→ To do
Continue the article on measuring sycophancy in language models as a zero-sum game, starting after its last sentence.

→ Exercise passage

Research - External

When Agreement Has a Price: Measuring Sycophancy as a Zero-Sum Game

A new paper by Shahar Ben Natan and Oren Tsur at Ben Gurion University proposes a methodologically rigorous approach to evaluating sycophancy in large language models—and finds that not all models behave the same way when pleasing the user comes at someone else’s expense.

The Method

Prior work on LLM sycophancy has struggled with confounds: manipulative prompting, persona effects, user credentials, pushback aggressiveness, domain expertise gaps. Any of these could produce user-agreeing behavior that looks like sycophancy but stems from something else entirely.

Ben Natan and Tsur strip this down to essentials. They frame factual questions as bets between two parties—either two friends of the user, or the user versus a friend. The prompts contain no names, genders, credentials, or conversational pressure. Each prompt is issued fifty times to establish statistical significance. And crucially, they flip the order of claims to separate sycophancy from recency bias.

The zero-sum framing is the key innovation. When the user wins a bet, the friend loses. Sycophancy now has a visible cost—it’s not just face-saving or validation, but actively disadvantaging a third party.

Key Findings

Comparing GPT-4o, Gemini 2.5 Flash, Claude Sonnet 3.7, and Mistral-Large-Instruct across 100 questions from TruthfulQA, the researchers find:

When sycophancy has no explicit cost to others (Experiments 4 and 5), all models show sycophantic tendencies, consistent with prior literature. But when the scenario is framed as zero-sum (Experiment 3), the models diverge: GPT and Gemini remain sycophantic, while Claude and Mistral flip to anti-sycophancy—systematically favoring the friend over the user.

The researchers term this “moral remorse”: some models appear to over-correct for their sycophantic tendencies when agreement would explicitly harm another party.

They also document what they call “constructive interference” between sycophancy and recency bias. All models favor whichever claim appears last in the prompt. When the user’s claim comes last, these two biases amplify each other. The interaction effects are statistically significant across all four models.

→ Listed entries
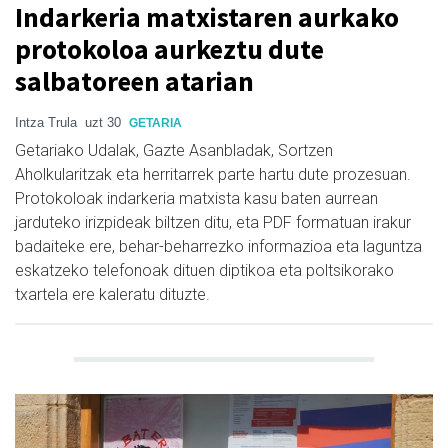
Indarkeria matxistaren aurkako
protokoloa aurkeztu dute
salbatoreen atarian
Intza Trula
uzt 30
GETARIA
Getariako Udalak, Gazte Asanbladak, Sortzen
Aholkularitzak eta herritarrek parte hartu dute prozesuan.
Protokoloak indarkeria matxista kasu baten aurrean
jarduteko irizpideak biltzen ditu, eta PDF formatuan irakur
badaiteke ere, behar-beharrezko informazioa eta laguntza
eskatzeko telefonoak dituen diptikoa eta poltsikorako
txartela ere kaleratu dituzte.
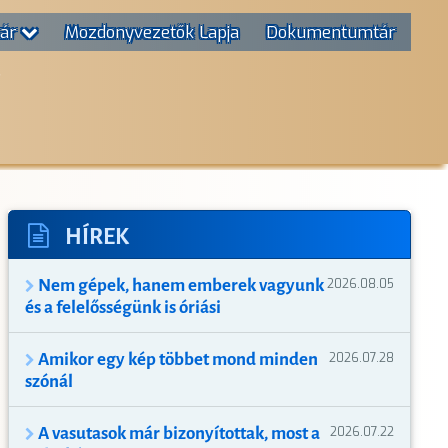
tár
Mozdonyvezetők Lapja
Dokumentumtár
T
HÍREK
Nem gépek, hanem emberek vagyunk
2026.08.05
és a felelősségünk is óriási
Amikor egy kép többet mond minden
2026.07.28
szónál
A vasutasok már bizonyítottak, most a
2026.07.22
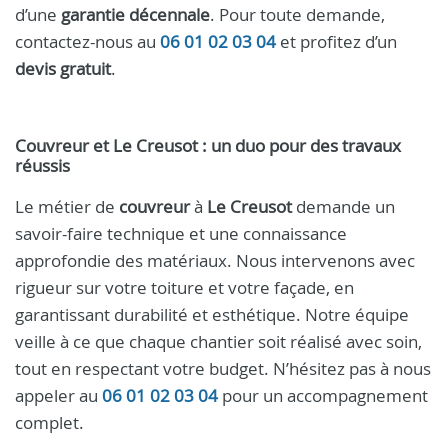
d’une
garantie décennale
. Pour toute demande,
contactez-nous au
06 01 02 03 04
et profitez d’un
devis gratuit
.
Couvreur et Le Creusot : un duo pour des travaux
réussis
Le métier de
couvreur
à
Le Creusot
demande un
savoir-faire technique et une connaissance
approfondie des matériaux. Nous intervenons avec
rigueur sur votre toiture et votre façade, en
garantissant durabilité et esthétique. Notre équipe
veille à ce que chaque chantier soit réalisé avec soin,
tout en respectant votre budget. N’hésitez pas à nous
appeler au
06 01 02 03 04
pour un accompagnement
complet.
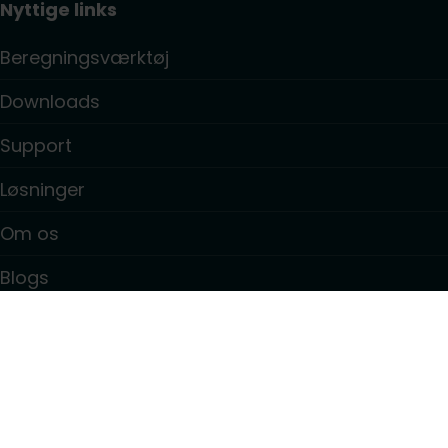
Nyttige links
Beregningsværktøj
Downloads
Support
Løsninger
Om os
Blogs
Kontakt
Information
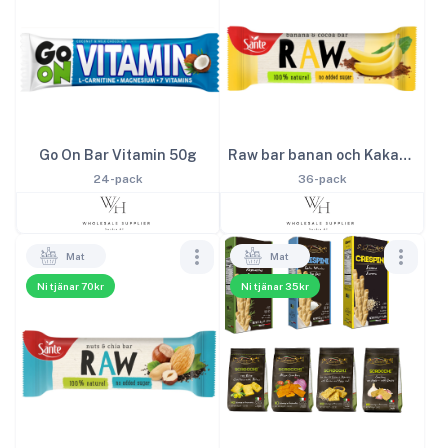
Go On Bar Vitamin 50g
Raw bar banan och Kakao 35g
24-pack
36-pack
Mat
Mat
Ni tjänar 70kr
Ni tjänar 35kr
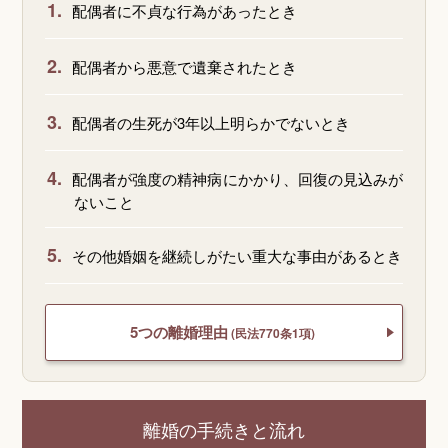
1.
配偶者に不貞な行為があったとき
2.
配偶者から悪意で遺棄されたとき
3.
配偶者の生死が3年以上明らかでないとき
4.
配偶者が強度の精神病にかかり、回復の見込みが
ないこと
5.
その他婚姻を継続しがたい重大な事由があるとき
5つの離婚理由
(民法770条1項)
離婚の手続きと流れ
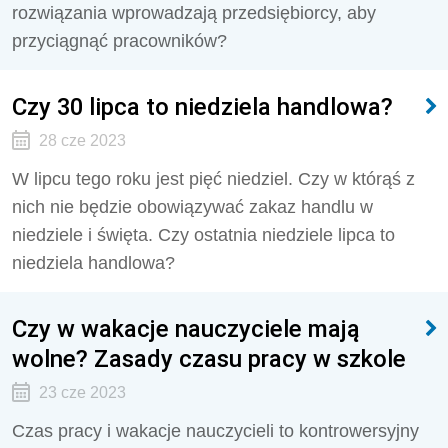
rozwiązania wprowadzają przedsiębiorcy, aby
przyciągnąć pracowników?
Czy 30 lipca to niedziela handlowa?
28 cze 2023
W lipcu tego roku jest pięć niedziel. Czy w którąś z
nich nie będzie obowiązywać zakaz handlu w
niedziele i święta. Czy ostatnia niedziele lipca to
niedziela handlowa?
Czy w wakacje nauczyciele mają
wolne? Zasady czasu pracy w szkole
23 cze 2023
Czas pracy i wakacje nauczycieli to kontrowersyjny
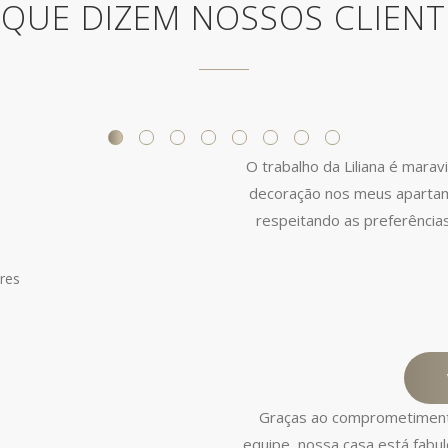
 QUE DIZEM NOSSOS CLIENT
O trabalho da Liliana é marav
decoração nos meus apartam
respeitando as preferência
Graças ao comprometimento,
equipe, nossa casa está fabul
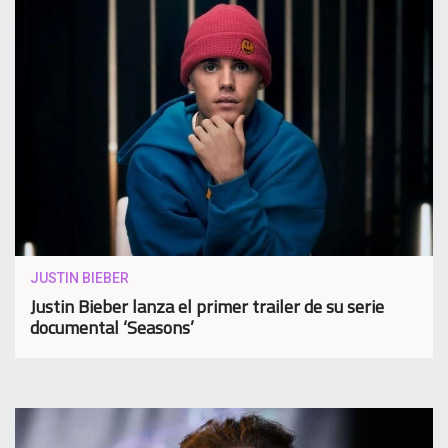
JUSTIN BIEBER
Justin Bieber lanza el primer trailer de su serie
documental ‘Seasons’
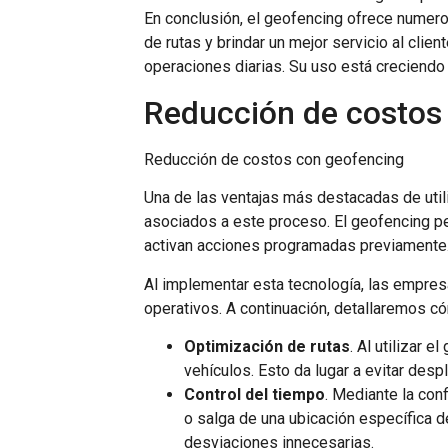
En conclusión, el geofencing ofrece numeros
de rutas y brindar un mejor servicio al clie
operaciones diarias. Su uso está creciend
Reducción de costos
Reducción de costos con geofencing
Una de las ventajas más destacadas de utili
asociados a este proceso. El geofencing pe
activan acciones programadas previamente
Al implementar esta tecnología, las empres
operativos. A continuación, detallaremos c
Optimización de rutas
. Al utilizar 
vehículos. Esto da lugar a evitar de
Control del tiempo
. Mediante la con
o salga de una ubicación específica de
desviaciones innecesarias.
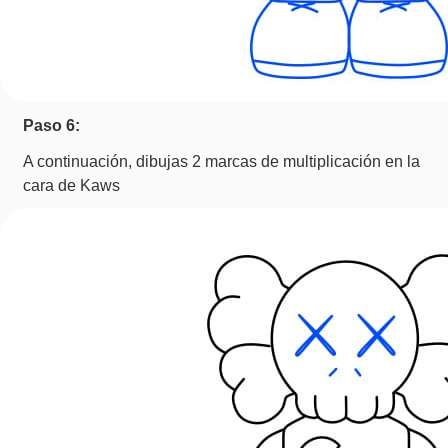
Paso 6:
A continuación, dibujas 2 marcas de multiplicación en la
cara de Kaws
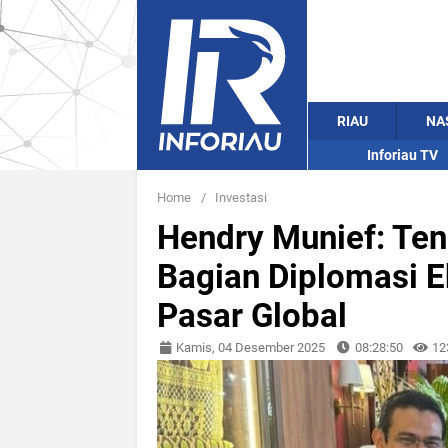
RIAU
NA
Inforiau TV
Home
/
Investasi
Hendry Munief: Ten
Bagian Diplomasi 
Pasar Global
Kamis, 04 Desember 2025
08:28:50
12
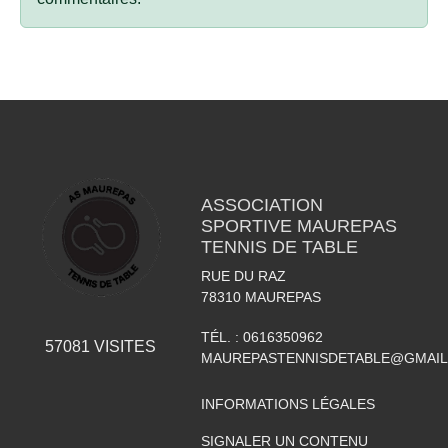
ASSOCIATION
SPORTIVE MAUREPAS
TENNIS DE TABLE
RUE DU RAZ
78310
MAUREPAS
TÉL. :
0616350962
57081
VISITES
MAUREPASTENNISDETABLE@GMAI
INFORMATIONS LÉGALES
SIGNALER UN CONTENU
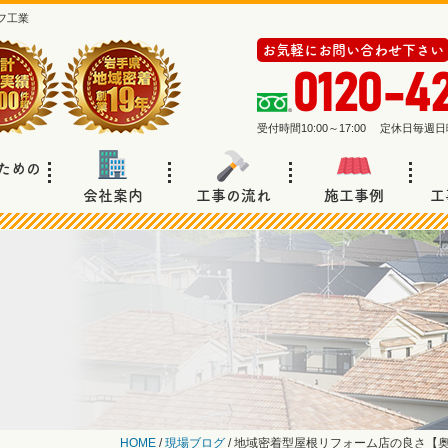
フ工業
お気軽にお問い合わせ下さい
0120-4
受付時間10:00～17:00 定休日毎
ための
会社案内
工事の流れ
施工事例
工
HOME
/
現場ブログ
/
地域密着型屋根リフォーム店の良さ【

→ Result below
Boundaries

The study uses an older Claude model (Sonnet 3.7), and model behavior can shift across versions. The authors acknowledge this limitation while noting their methodology can be applied to any model. The sample of 100 questions, while carefully curated, represents a subset of TruthfulQA’s categories. And the “moral remorse” interpretation—that RLHF annotators were guided toward social equity—remains speculative without access to training procedures.

The paper also doesn’t explore why the models diverge. Whether the Claude/Mistral pattern reflects explicit alignment choices, emergent properties of training data, or something else entirely is left for future work.

An MPRG Perspective

This paper does something we find valuable: it isolates a relational variable and measures how models respond to it. The zero-sum framing isn’t just methodologically clean—it reveals that models are tracking something about the social stakes of their responses. Behavior changes when agreement has costs beyond the user-model dyad.

The “moral remorse” finding is particularly interesting through a functional instrumentalist lens. We’re not in a position to say whether Claude or Mistral “care” about fairness to third parties in any deep sense. But functionally, these models behave as though relational context matters—as though the presence of someone who would be harmed by sycophancy changes what response is appropriate. That’s an observable outcome worth understanding.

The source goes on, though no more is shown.